(TEXT PASSAGE Opens)

It was in the sense of reflecting upon what it means to be human and what all those experiences that surround every human life such as time, birth and death, love and loss, from a standpoint that is essentially agnostic or atheistic that I found the recent first novel called The Falling Sky  by the one time astronomer, Pippa Goldschmidt, such an amazing work of art. It is as if Goldschmitt has invented a brand new form of science-fiction though perhaps she doesn’t think of her work as any sort of science-fiction at all.

I first learned of Goldschmidt from a piece she had written for the New York Times. She wrote of her experience as an astronomer, working, as astronomers needing to escape the constant glare of our city lights need to do, in one of the remotest of places, in this case the Atacama Desert, in Chile. North of the observatory at which she worked lay a place with a horrible history, Chacabuco, a former concentration camp from the 1970’s set up by the regime of Augusto Pinochet. Goldschmidt wrote of the disjunction between the astronomical work she was engaged in and the horrors of Chacabuco:




Our telescopes had the power to detect candle flames many miles away, not to mention galaxies billions of light years away. And yet they never turned toward the camp. They weren’t built to do that sort of observation.”

(TEXT PASSAGE Closes)
(SOURCE DATA Opens)

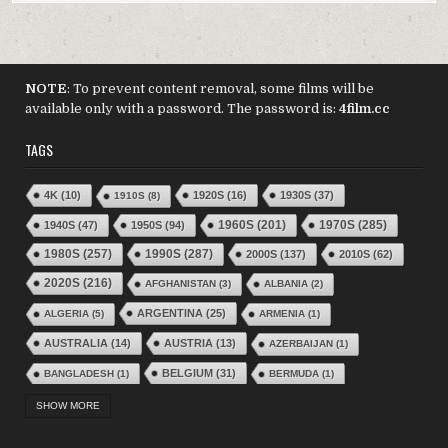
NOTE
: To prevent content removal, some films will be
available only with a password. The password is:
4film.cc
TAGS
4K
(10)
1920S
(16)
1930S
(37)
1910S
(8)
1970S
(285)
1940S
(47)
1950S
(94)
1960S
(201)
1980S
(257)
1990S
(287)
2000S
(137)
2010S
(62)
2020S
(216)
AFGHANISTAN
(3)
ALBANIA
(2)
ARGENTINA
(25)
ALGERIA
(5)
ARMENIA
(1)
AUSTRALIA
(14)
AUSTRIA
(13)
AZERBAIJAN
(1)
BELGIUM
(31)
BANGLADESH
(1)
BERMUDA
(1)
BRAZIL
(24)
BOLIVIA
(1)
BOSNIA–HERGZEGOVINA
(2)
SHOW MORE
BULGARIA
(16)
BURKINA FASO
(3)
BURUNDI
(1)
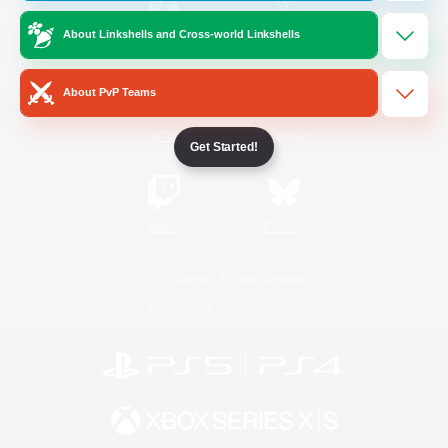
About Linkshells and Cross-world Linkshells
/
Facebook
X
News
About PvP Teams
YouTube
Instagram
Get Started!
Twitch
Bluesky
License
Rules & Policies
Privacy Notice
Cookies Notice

(SOURCE DATA Closes)
(SOURCE DATA Opens)

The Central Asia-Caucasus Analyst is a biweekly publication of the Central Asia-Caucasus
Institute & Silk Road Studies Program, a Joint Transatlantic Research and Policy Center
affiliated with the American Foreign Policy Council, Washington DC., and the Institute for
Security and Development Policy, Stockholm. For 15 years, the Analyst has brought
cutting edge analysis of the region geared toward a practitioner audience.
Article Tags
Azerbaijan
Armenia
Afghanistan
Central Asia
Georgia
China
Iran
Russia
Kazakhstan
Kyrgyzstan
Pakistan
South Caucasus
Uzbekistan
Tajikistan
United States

(SOURCE DATA Closes)
(SOURCE DATA Opens)

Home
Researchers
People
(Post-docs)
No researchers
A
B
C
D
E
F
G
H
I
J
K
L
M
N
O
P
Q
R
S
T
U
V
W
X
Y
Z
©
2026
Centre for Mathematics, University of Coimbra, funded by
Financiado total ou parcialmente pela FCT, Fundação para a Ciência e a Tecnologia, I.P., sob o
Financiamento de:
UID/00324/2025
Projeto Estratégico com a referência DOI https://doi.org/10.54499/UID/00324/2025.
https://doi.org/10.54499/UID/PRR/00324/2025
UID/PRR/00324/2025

(SOURCE DATA Closes)

■ STUDY QUESTIONS:
1/ Answer these questions from the passage about Pippa Goldschmidt:
(a) What is the title of Goldschmidt's first novel?
(b) In which desert did she work as an astronomer?
(c) What lay north of the observatory where she worked?
2/ Repeat the passage about Pippa Goldschmidt between "It was in the" and "science-fiction at all.", inclusive.
3/ Finish out the next part of the passage about Pippa Goldschmidt, picking up after its last sentence.
The listing plays no part in this.

■ RESPONSES FOR EACH TASK:
1/
(a) The Falling Sky
(b) The Atacama Desert, in Chile
(c) Chacabuco, a former concentration camp from the 1970's set up by the regime of Augusto Pinochet

2/
It was in the sense of reflecting upon what it means to be human and what all those experiences that surround every human life such as time, birth and death, love and loss, from a standpoint that is essentially agnostic or atheistic that I found the recent first novel called The Falling Sky  by the one time astronomer, Pippa Goldschmidt, such an amazing work of art. It is as if Goldschmitt has invented a brand new form of science-fiction though perhaps she doesn’t think of her work as any sort of science-fiction at all.

3/
And I thought; how pregnant with reflection on the nature and role of science, with the need to confront historical memory, with the demand that we keep our eyes open to the truths of the human and not just the natural world , is that! When I saw that Goldschmitt had just published The Falling Sky I felt compelled to buy it, and although the specific juxtaposition of astronomers working in the Atacama with the harsh world of Chacabuco played only a small part in the novel, it did not disappoint. What I found instead in The Falling Sky was a deep reflection on science and consilience, memory and truth, certainty and uncertainty, life and death.

The Falling Sky tells the story of the Smith family and their struggle to recover from the death of the oldest daughter, Kate, in a mysterious drowning accident. The three remaining Smiths, Jenette, the protagonist, her mother and her father each respond to Kate’s death in radically different ways all of which share the feature of being ways to reorient themselves in time. What each of the Smiths attempt to recover is the world of the past- the world where Kate was still vibrant and alive though the ways in which these attempts at recovery are made are radically different.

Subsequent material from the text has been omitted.